Top of EXCERPTED TEXT

Thinking further about this http://www.zerohedge.com/news/2017-11-16/why-americas-retail-apocalypse-could-accelerate-even-more-2018
A lot of bad things are scheduled for 2018… and we have HSBC and others calling for a bottleneck in oil resulting in shortages… perhaps a big spike in price… then a total collapse….
The Year of Living Dangerously approaches….
could be.
but we’re not the only ones “in the know”…
the El-ders see all of this unfolding.
will they sit back and do nothing?
if They think an oil price spike will destroy all of their wealth (The Collapse will be nearly total, you know?), then They will do what They need to do to keep THEIR BAU going…
They don’t care about OUR BAU at all, but that’s immaterial.
of course, it’s still 2017, so I’m discounting 2018 to nearly zero.
That HSBC report should have been front page news.
People are almost completely ignoring a looming crisis for oil
http://www.businessinsider.com/the-future-of-oil-supply-and-demand-2016-9
That HSBC report should absolutely NOT be front page news — it should be buried in a deep hole … or burned in a furnace.
The last thing BAU needs is for the masses to be made aware of the fact that we are peaking out on oil….
Anyway – there is no chance of that happening because the MSM is not in the business of informing — it is in the business of controlling what the masses think…. and it is important that the masses believe that the future will bring prosperity….
Cathal Haughian has a new post, he says phase 2.0 of The Reset commenced on Nov. 1. Somehow Rothschild is involved in all of this…
Conversation with Warburg
CH: The good news is that the War Kings are running out of time to make their big move: The second phase of the Reset began on November 1st, 2017.
After the third phase begins, The Reset will go global and supercritical within two weeks. Which is when Rothschild makes his move.
then, in the fourth phase, he will own almost everything.

Bottom of EXCERPTED TEXT
Top of DATA EXCERPTS

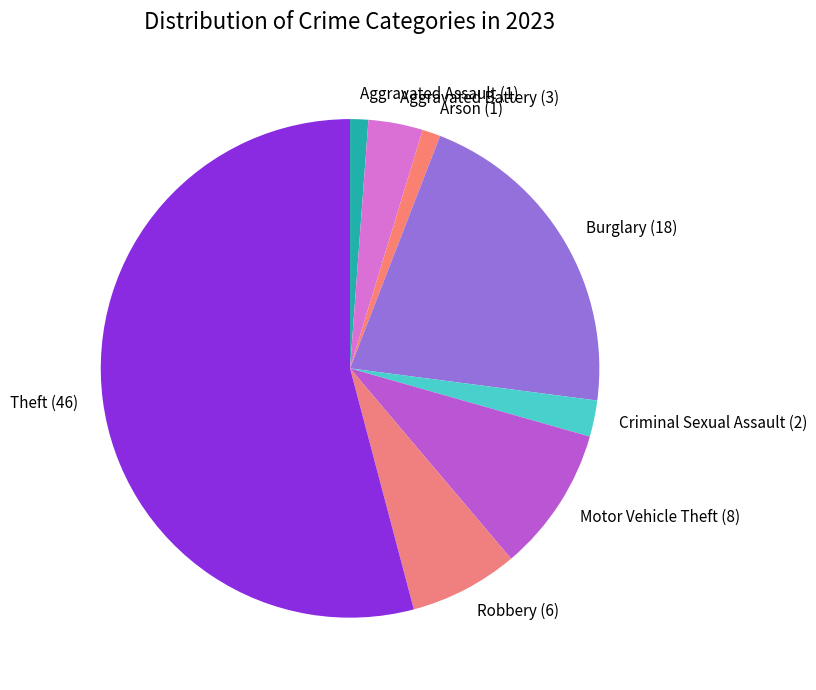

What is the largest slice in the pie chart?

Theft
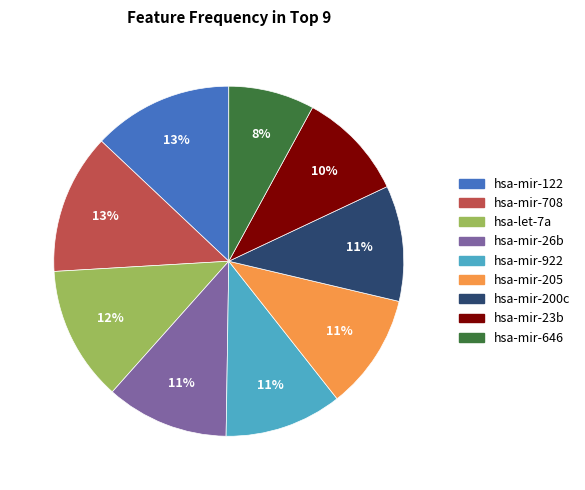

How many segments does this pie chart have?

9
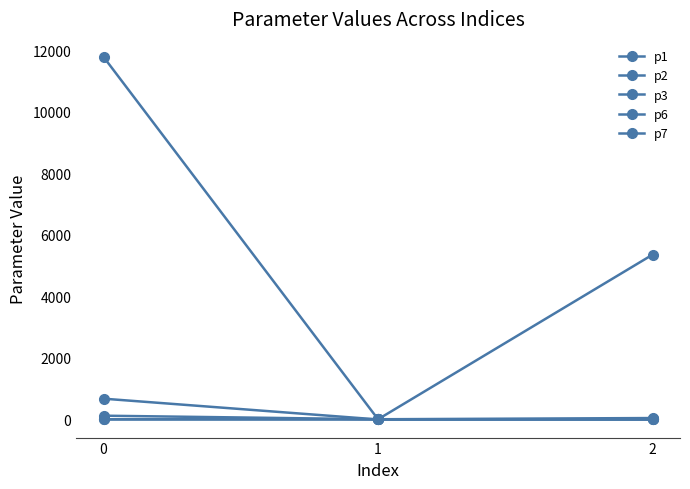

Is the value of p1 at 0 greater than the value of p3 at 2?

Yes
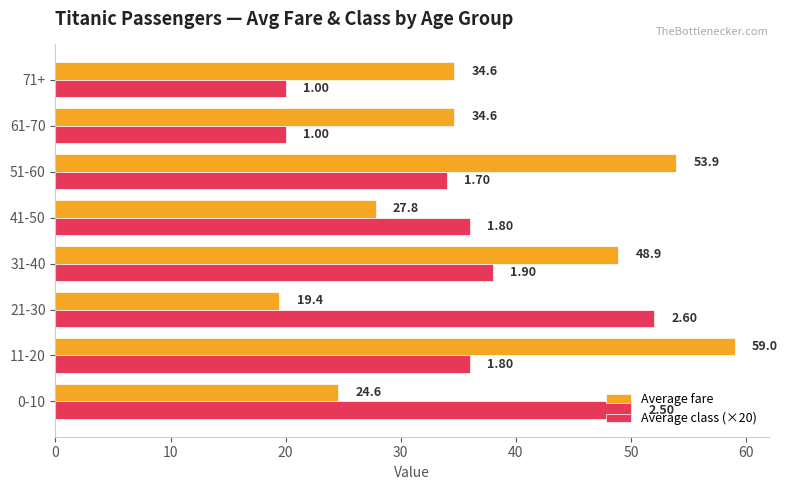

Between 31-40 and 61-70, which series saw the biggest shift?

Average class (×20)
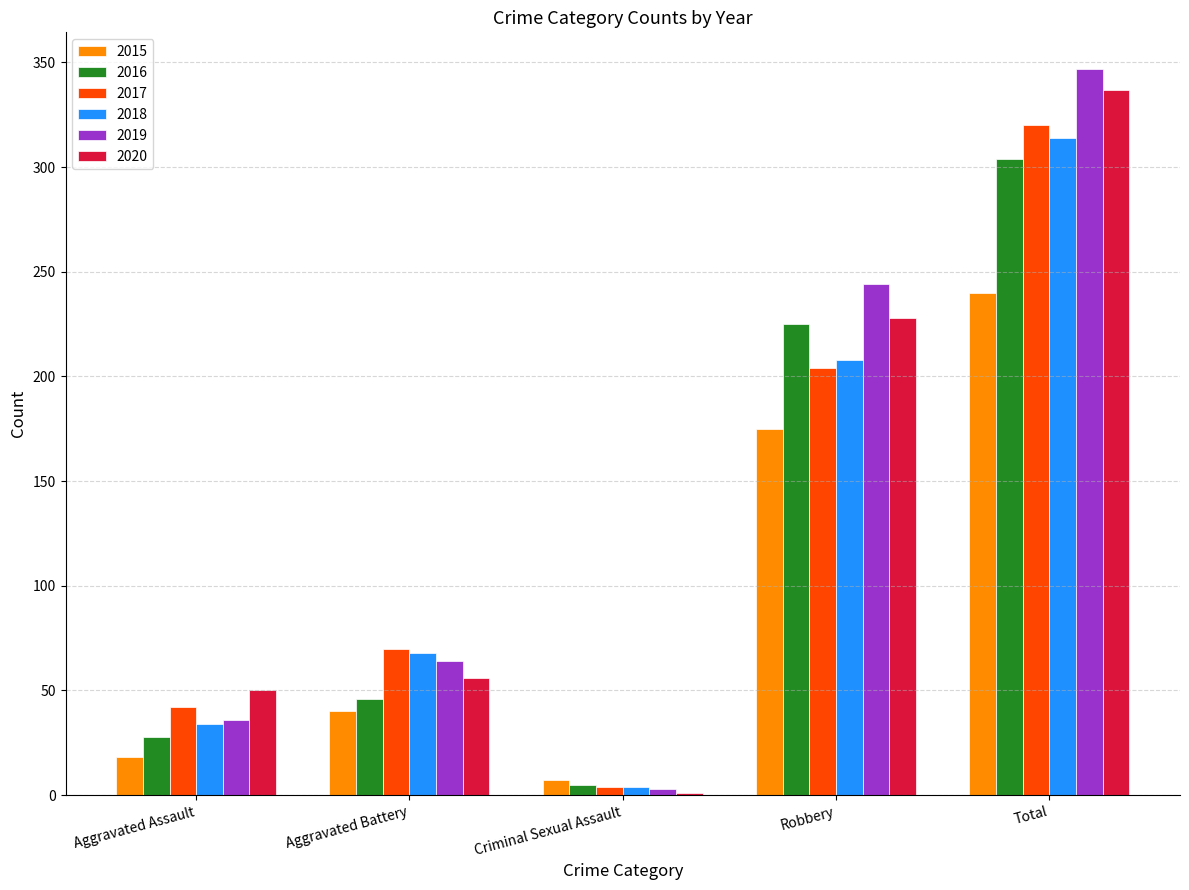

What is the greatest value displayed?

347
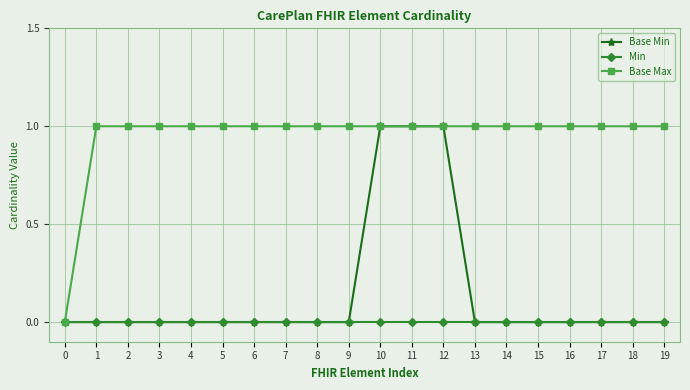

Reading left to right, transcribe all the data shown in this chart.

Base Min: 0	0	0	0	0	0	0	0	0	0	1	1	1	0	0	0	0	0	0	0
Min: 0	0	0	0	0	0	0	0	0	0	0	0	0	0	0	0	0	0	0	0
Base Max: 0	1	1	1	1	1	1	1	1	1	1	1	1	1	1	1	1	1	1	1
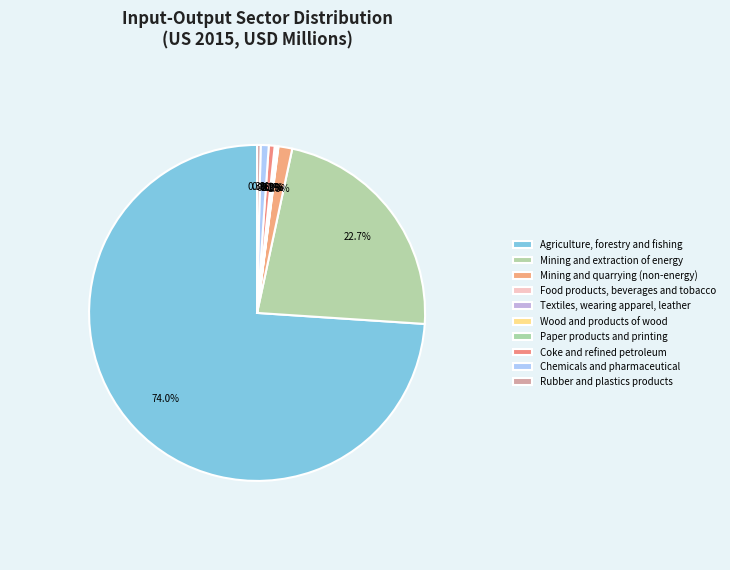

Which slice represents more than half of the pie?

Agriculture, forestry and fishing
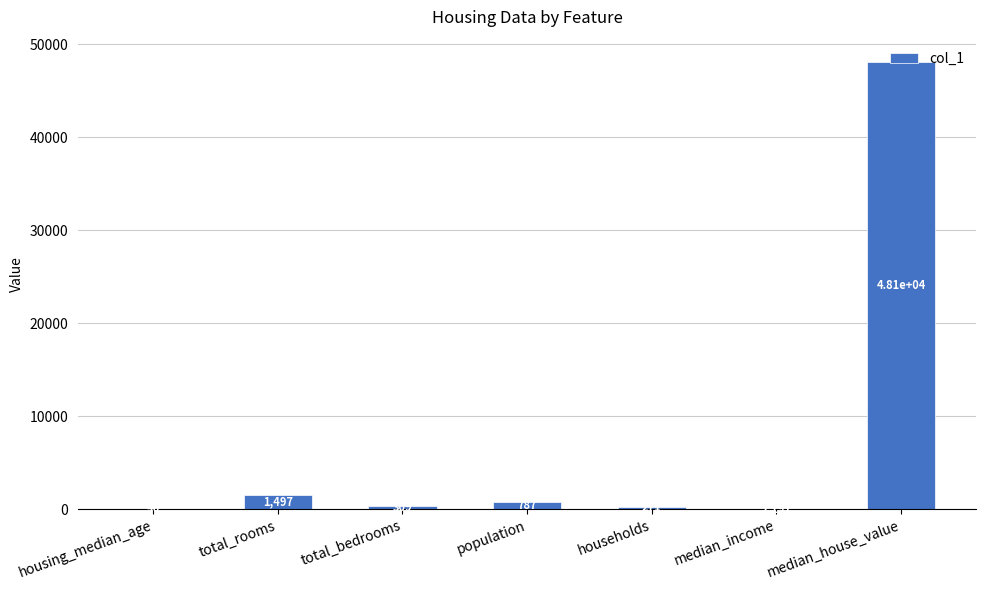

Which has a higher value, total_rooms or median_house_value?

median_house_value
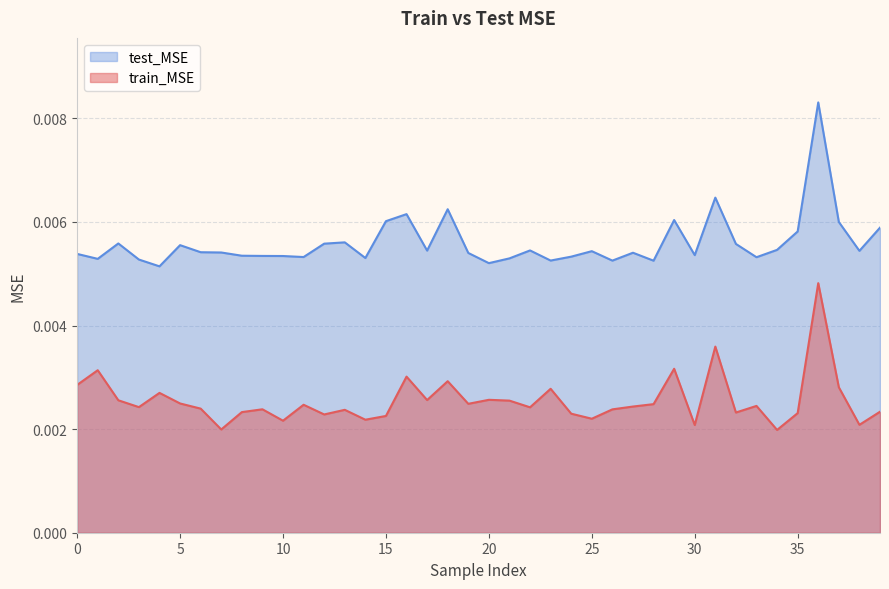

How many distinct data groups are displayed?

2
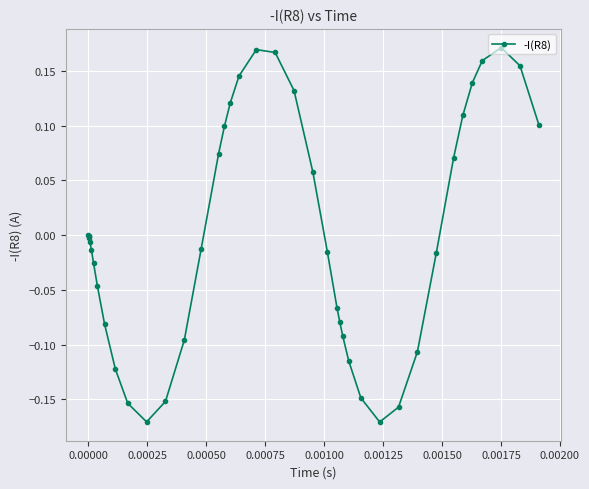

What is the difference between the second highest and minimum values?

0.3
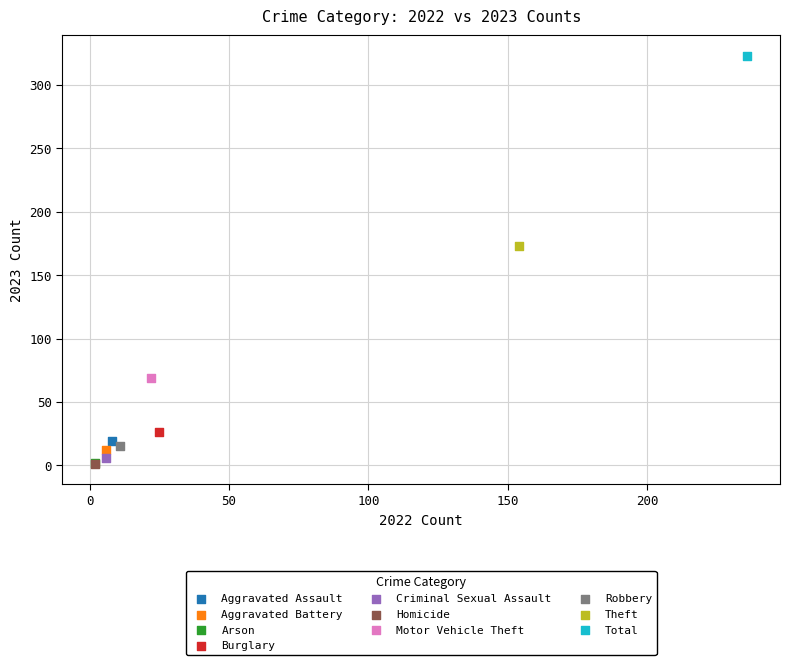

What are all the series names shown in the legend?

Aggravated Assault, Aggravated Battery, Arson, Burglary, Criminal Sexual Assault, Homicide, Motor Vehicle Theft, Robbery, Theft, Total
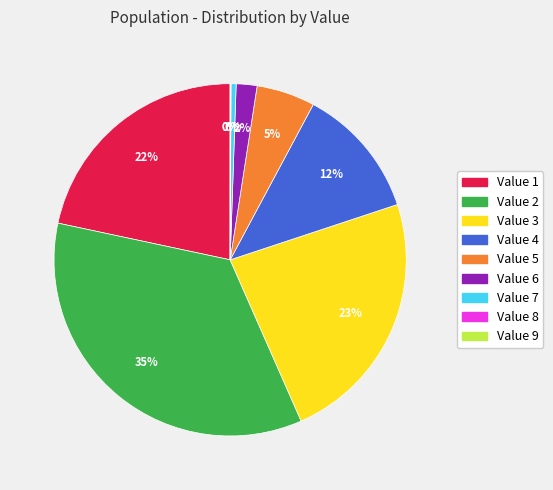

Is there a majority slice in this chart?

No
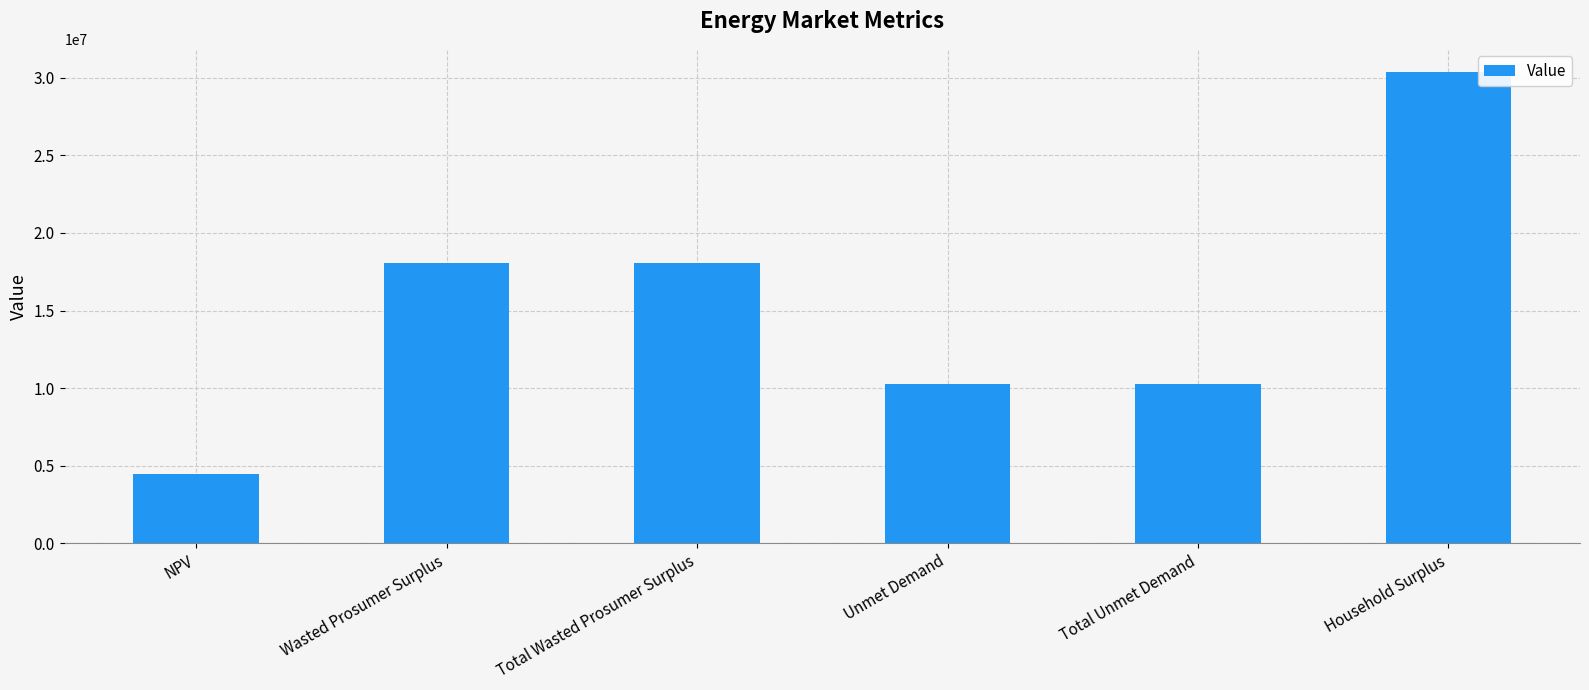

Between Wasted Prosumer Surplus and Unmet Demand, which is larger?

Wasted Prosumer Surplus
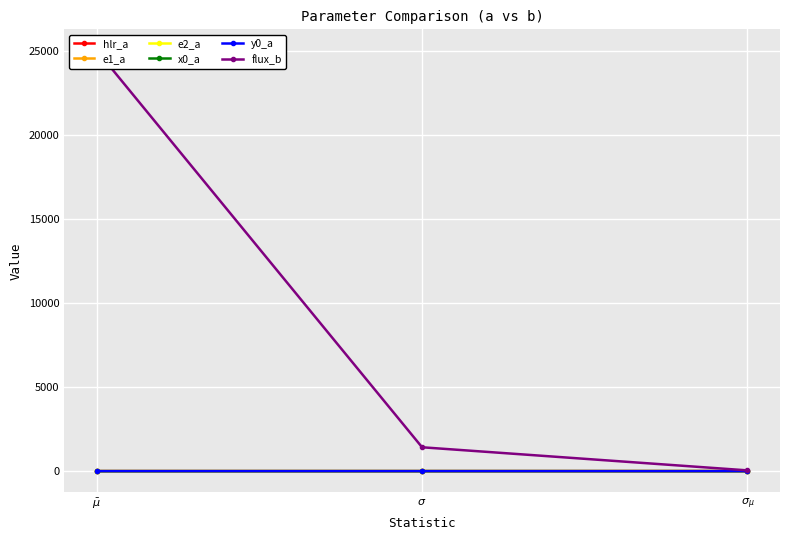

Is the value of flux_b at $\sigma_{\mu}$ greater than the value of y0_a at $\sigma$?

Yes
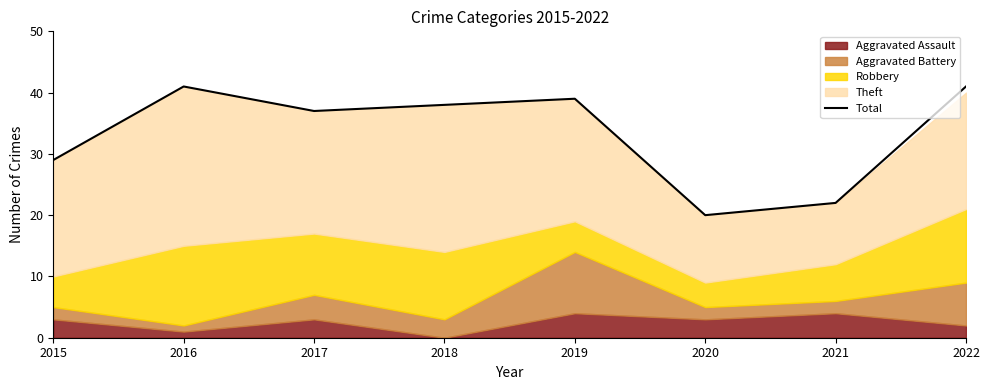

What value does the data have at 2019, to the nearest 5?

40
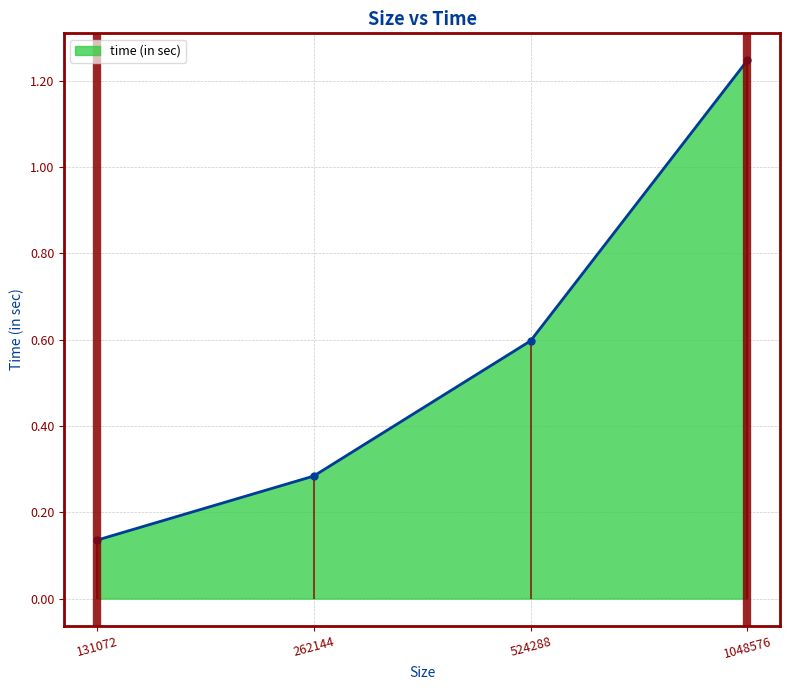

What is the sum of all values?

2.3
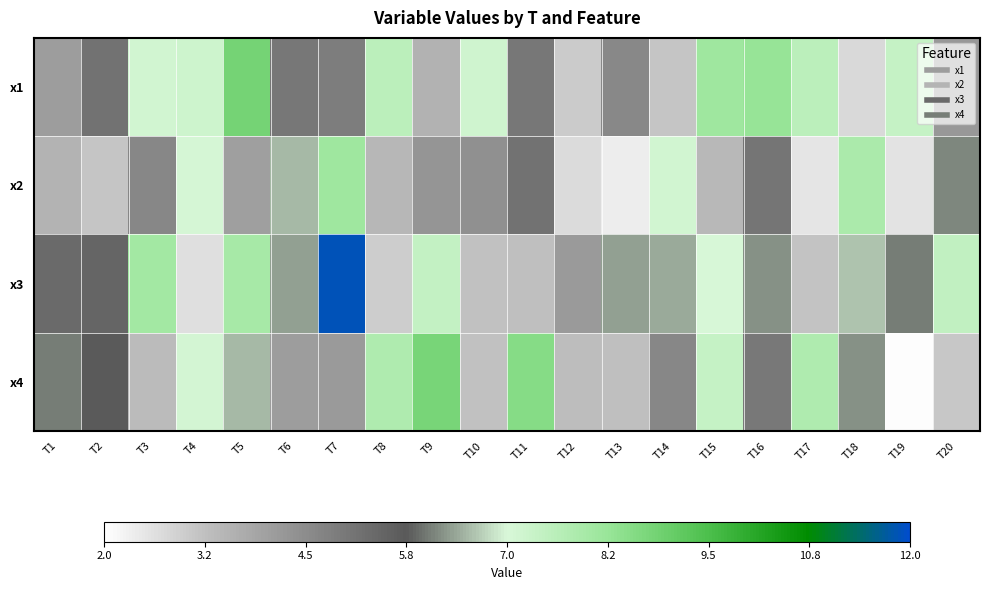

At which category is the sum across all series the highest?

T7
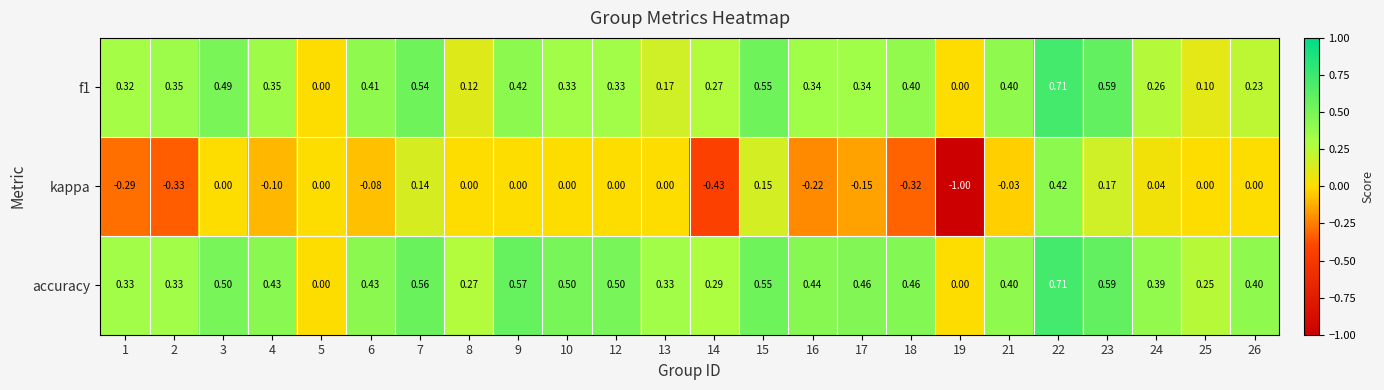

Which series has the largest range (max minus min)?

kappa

Bottom of DATA EXCERPTS

→ **ACTIVITY LIST**:
1. Duplicate the portion of the comments on oil supply between "The last thing" and "November 1st, 2017.", inclusive.
2. Set down the lines of the records from their start through the line holding "Reading left to", inclusive. Omit the pictures.
The text and the records have no connection to each other.

→ **YOUR WRITTEN ANSWERS**:
1.
The last thing BAU needs is for the masses to be made aware of the fact that we are peaking out on oil….
Anyway – there is no chance of that happening because the MSM is not in the business of informing — it is in the business of controlling what the masses think…. and it is important that the masses believe that the future will bring prosperity….
Cathal Haughian has a new post, he says phase 2.0 of The Reset commenced on Nov. 1. Somehow Rothschild is involved in all of this…
Conversation with Warburg
CH: The good news is that the War Kings are running out of time to make their big move: The second phase of the Reset began on November 1st, 2017.

2.
What is the largest slice in the pie chart?

Theft

How many segments does this pie chart have?

9

Is the value of p1 at 0 greater than the value of p3 at 2?

Yes

Between 31-40 and 61-70, which series saw the biggest shift?

Average class (×20)

What is the greatest value displayed?

347

Reading left to right, transcribe all the data shown in this chart.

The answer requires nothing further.